Yeah, that seems pretty damning.

You know some are taking things like mental health awareness too far even things like that are being dismissed. I guess in part perhaps some people are just aware she wrote something and then attribute it to stress etc.. without the context that it was rather a lot of different, disturbing things along with other disturbing behaviour.

I wonder what the "address linked to Letby" refers to? (Since they've referred to say her parents house in the article already ergo if the medical notes were found at her parent's house surely they'd just say that?)
 
Sometimes evidence takes years to be published or found. There have been many witch hunts in the past, later on facts appear to change the whole scope.

They didn't really have evidence, they were investigating based on assumptions and poor expert witness reports.
Also evidence can be misunderstood, the way evidence has been collected ( bias), forensic altered, misleading Records etc..

you really are continuing to drive forward with your completely baseless agenda of some massive conspiracy / cover up etc..... without actually providing a shred of evidence or facts to back it up.....
 
Sometimes evidence takes years to be published or found.
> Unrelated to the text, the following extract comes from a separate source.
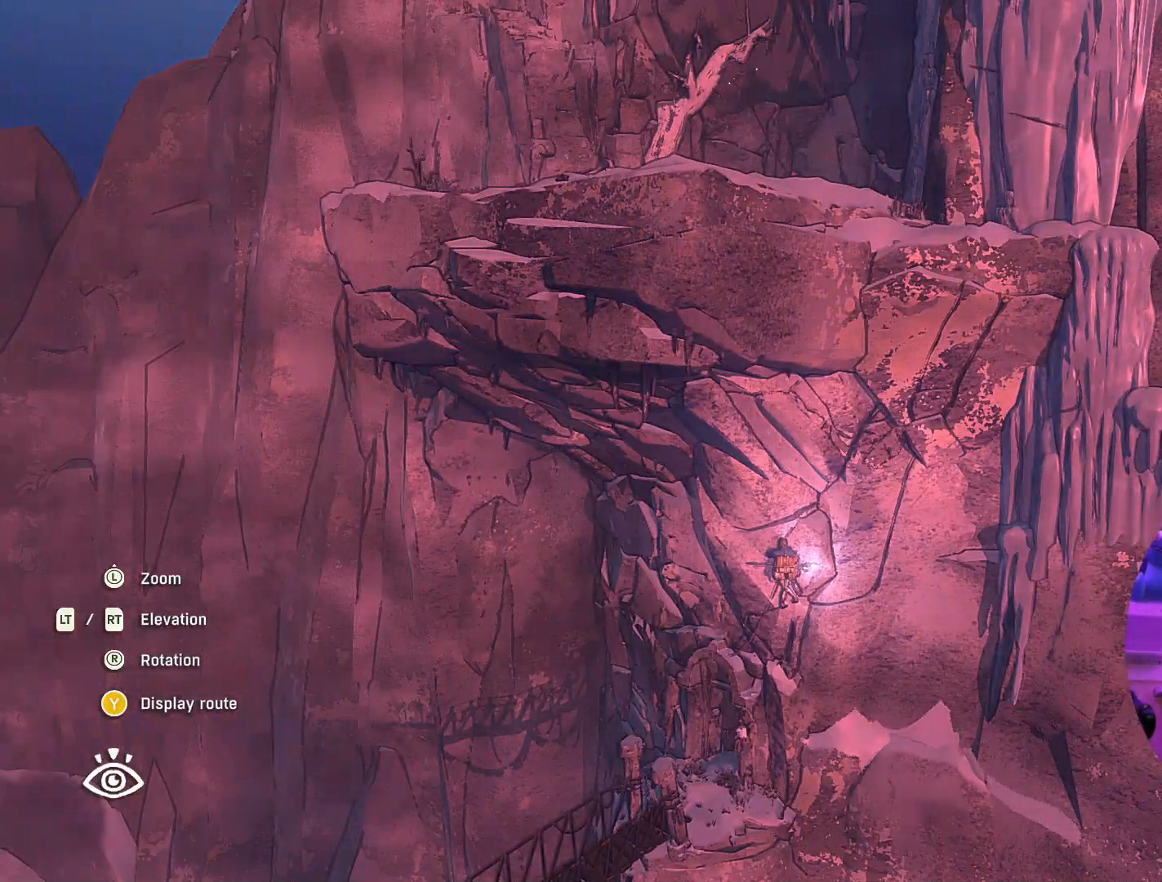
{"buttons": [], "left_stick": "center", "right_stick": "center", "events": []}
There have been many witch hunts in the past, later on facts appear to change the whole scope.

They didn't really have evidence, they were investigating based on assumptions and poor expert witness reports.
Also evidence can be misunderstood, the way evidence has been collected ( bias), forensic altered, misleading Records etc..

This is my expertise, gathering evidence for NHS incidents which go to trial.
I know how all health records and other forms fit together and my department have had more evidence of this case than the normal public have and she is 100% guilty, anybody who thinks differently has got a screw loose.
This trial went on for a long time with experts bought in at every stage so the Jury could understand, no stone was unturned.
That's besides the medical records planted at her house, plus her confessions on notes and dozens of other staff who would have been in on it.
 
I seem to remember someone working out the statistical chances of it not being her based on her attendance. Cba to find it though.


If we assume that 'non-malicious' deaths are distributed according to the Poisson distribution (deaths are independent of each other and occur at a rate of 2.7 per year, the average of 2013, 2014 and 2017), then the odds of there being 11 deaths (the ones Letby has not been accused of) over a two year period purely by chance is 1 in 83. In other words, the prosecution is asking the jury to believe that there is both a serial killer at work as well as some other factor (e.g. faulty equipment, understaffed unit, incompetence among medical staff) causing the deaths. And that these two factors both started and stopped at exactly the same time. Quite a coincidence!